EXERCISE OBJECTIVE
From the first line of the material to the line containing "right eye: (116, 154)", inclusive, write out each line exactly, leaving out the pictures.
━━━━━━━━━━━━━━━━
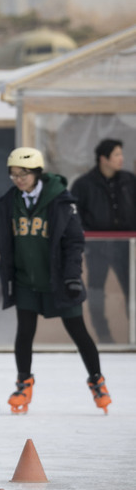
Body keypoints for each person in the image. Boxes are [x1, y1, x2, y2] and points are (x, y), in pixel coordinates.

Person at [0, 147, 112, 414]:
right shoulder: (9, 203)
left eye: (23, 174)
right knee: (24, 333)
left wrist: (72, 276)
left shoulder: (61, 202)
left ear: (37, 173)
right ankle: (23, 383)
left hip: (60, 281)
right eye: (13, 174)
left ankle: (97, 381)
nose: (18, 179)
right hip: (26, 281)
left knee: (79, 332)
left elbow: (74, 242)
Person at [69, 138, 136, 344]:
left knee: (131, 289)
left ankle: (132, 333)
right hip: (96, 246)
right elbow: (74, 214)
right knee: (96, 291)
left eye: (120, 154)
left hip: (127, 246)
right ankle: (103, 335)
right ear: (103, 158)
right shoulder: (83, 184)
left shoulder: (129, 180)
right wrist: (87, 236)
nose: (121, 159)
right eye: (116, 154)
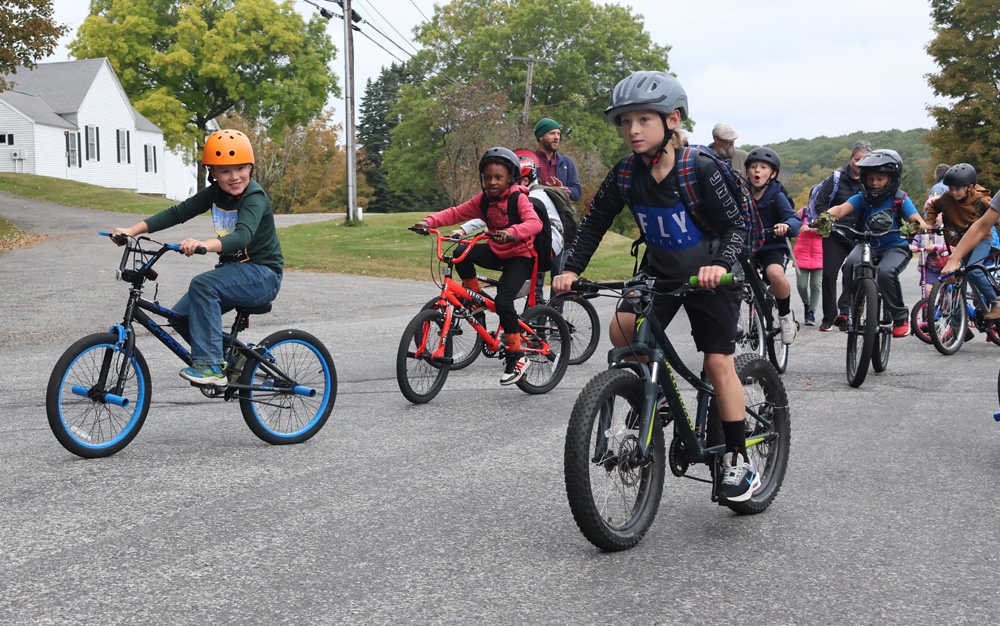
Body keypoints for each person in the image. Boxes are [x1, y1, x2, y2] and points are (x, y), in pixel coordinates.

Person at [551, 70, 758, 504]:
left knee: (718, 364)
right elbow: (593, 225)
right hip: (661, 275)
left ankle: (739, 461)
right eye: (625, 121)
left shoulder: (698, 166)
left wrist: (719, 265)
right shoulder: (626, 173)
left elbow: (737, 224)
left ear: (673, 119)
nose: (632, 130)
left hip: (714, 278)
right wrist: (570, 269)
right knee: (622, 330)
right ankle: (657, 394)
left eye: (643, 119)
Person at [111, 129, 283, 386]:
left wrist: (204, 244)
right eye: (224, 171)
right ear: (212, 173)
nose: (234, 177)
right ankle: (233, 358)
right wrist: (131, 231)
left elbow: (243, 236)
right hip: (236, 272)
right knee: (181, 317)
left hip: (263, 274)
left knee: (204, 284)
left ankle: (212, 366)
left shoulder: (254, 197)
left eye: (240, 168)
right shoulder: (214, 193)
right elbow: (177, 213)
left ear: (251, 167)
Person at [414, 147, 542, 385]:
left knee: (504, 302)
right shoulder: (483, 200)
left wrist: (512, 233)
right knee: (461, 251)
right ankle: (475, 299)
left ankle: (517, 355)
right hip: (496, 251)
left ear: (510, 179)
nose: (492, 182)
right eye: (487, 177)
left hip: (520, 255)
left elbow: (535, 223)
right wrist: (428, 222)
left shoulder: (518, 198)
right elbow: (455, 213)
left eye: (498, 178)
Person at [813, 149, 929, 337]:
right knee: (850, 265)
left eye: (880, 178)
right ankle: (849, 311)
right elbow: (841, 208)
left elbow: (919, 222)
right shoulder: (862, 197)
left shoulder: (900, 198)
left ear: (891, 178)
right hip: (866, 245)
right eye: (870, 178)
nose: (874, 183)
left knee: (885, 273)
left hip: (895, 247)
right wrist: (826, 217)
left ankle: (900, 317)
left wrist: (914, 228)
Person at [454, 150, 563, 303]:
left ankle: (546, 314)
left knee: (538, 282)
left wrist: (508, 231)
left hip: (546, 241)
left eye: (503, 178)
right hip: (514, 242)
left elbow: (514, 216)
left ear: (524, 181)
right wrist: (463, 229)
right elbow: (492, 212)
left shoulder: (534, 196)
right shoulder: (507, 195)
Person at [926, 163, 1000, 318]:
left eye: (957, 188)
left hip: (982, 239)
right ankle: (958, 323)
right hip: (960, 241)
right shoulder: (946, 198)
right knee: (957, 278)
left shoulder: (981, 200)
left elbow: (989, 219)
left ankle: (996, 302)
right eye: (950, 188)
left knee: (973, 270)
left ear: (969, 186)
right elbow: (933, 206)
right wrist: (930, 222)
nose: (953, 192)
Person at [744, 147, 801, 343]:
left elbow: (793, 219)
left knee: (775, 274)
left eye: (762, 167)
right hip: (747, 247)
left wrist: (786, 226)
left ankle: (785, 318)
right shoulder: (741, 194)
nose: (757, 171)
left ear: (773, 173)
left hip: (772, 247)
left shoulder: (777, 195)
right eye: (753, 167)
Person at [815, 140, 872, 331]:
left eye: (863, 161)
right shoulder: (837, 178)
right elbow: (820, 204)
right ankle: (829, 317)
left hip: (860, 234)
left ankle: (846, 310)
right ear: (851, 158)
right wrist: (829, 221)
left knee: (856, 272)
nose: (859, 165)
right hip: (836, 233)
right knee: (829, 274)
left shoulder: (872, 180)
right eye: (856, 160)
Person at [533, 117, 581, 276]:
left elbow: (577, 192)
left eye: (558, 133)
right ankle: (535, 302)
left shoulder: (567, 162)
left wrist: (562, 190)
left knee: (559, 279)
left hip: (562, 228)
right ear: (541, 136)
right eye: (552, 133)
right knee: (536, 278)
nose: (557, 137)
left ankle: (557, 303)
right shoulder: (529, 161)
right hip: (536, 227)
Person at [792, 205, 823, 325]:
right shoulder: (803, 212)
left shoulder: (825, 215)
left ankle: (811, 313)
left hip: (819, 254)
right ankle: (806, 303)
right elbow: (793, 224)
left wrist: (810, 229)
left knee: (816, 285)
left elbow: (827, 231)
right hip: (801, 254)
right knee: (801, 285)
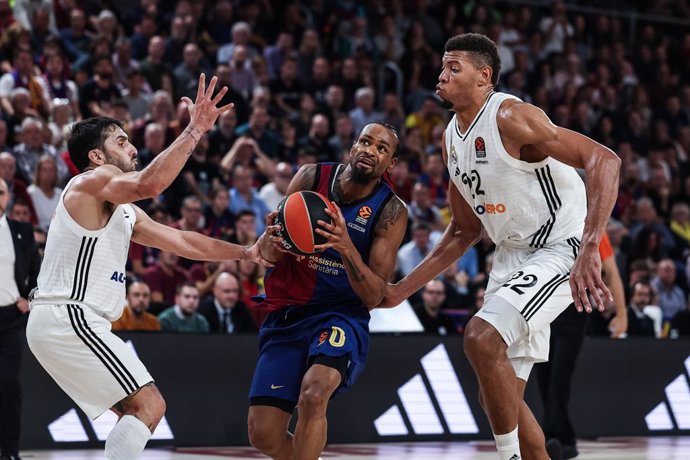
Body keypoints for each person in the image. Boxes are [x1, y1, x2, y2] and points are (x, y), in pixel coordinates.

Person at [381, 34, 620, 460]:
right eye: (443, 66)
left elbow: (605, 160)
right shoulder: (451, 139)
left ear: (484, 77)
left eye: (454, 67)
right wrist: (400, 290)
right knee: (498, 395)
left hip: (559, 245)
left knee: (480, 337)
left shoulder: (510, 115)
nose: (442, 75)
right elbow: (462, 232)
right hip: (512, 254)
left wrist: (588, 248)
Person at [25, 75, 269, 460]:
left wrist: (246, 253)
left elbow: (184, 242)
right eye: (121, 141)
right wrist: (195, 129)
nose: (133, 147)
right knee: (150, 406)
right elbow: (151, 183)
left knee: (136, 413)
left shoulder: (121, 210)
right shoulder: (92, 182)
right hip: (69, 316)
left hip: (69, 321)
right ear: (96, 156)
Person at [247, 122, 408, 460]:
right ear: (353, 146)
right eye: (366, 141)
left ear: (390, 164)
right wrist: (276, 238)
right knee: (262, 435)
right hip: (288, 313)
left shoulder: (390, 210)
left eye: (382, 149)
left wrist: (346, 246)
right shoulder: (310, 178)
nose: (370, 151)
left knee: (314, 393)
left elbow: (373, 295)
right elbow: (270, 256)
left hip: (339, 315)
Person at [536, 233, 628, 460]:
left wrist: (623, 313)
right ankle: (564, 439)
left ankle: (551, 438)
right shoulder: (549, 221)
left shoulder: (594, 228)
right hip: (544, 309)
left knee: (559, 380)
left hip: (574, 310)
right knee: (544, 380)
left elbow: (612, 272)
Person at [0, 178, 41, 460]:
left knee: (9, 385)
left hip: (10, 318)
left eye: (0, 191)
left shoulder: (22, 231)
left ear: (8, 198)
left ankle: (10, 452)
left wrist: (30, 299)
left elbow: (39, 273)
━━━━━━━━━━━━━━━━
WRITTEN SOLUTION
Body keypoints for each person in the image. Boxes are [x1, y1, x2, y2] and points are (x, y), in pixel coordinates.

Person at [0, 147, 112, 414]:
right shoulder: (9, 203)
left eye: (23, 174)
right knee: (24, 333)
left wrist: (72, 276)
left shoulder: (61, 202)
left ear: (37, 173)
right ankle: (23, 383)
left hip: (60, 281)
right eye: (13, 174)
left ankle: (97, 381)
nose: (18, 179)
right hip: (26, 281)
left knee: (79, 332)
left elbow: (74, 242)
Person at [69, 138, 136, 344]:
left knee: (131, 289)
left ankle: (132, 333)
right hip: (96, 246)
right elbow: (74, 214)
right knee: (96, 291)
left eye: (120, 154)
left hip: (127, 246)
right ankle: (103, 335)
right ear: (103, 158)
right shoulder: (83, 184)
left shoulder: (129, 180)
right wrist: (87, 236)
nose: (121, 159)
right eye: (116, 154)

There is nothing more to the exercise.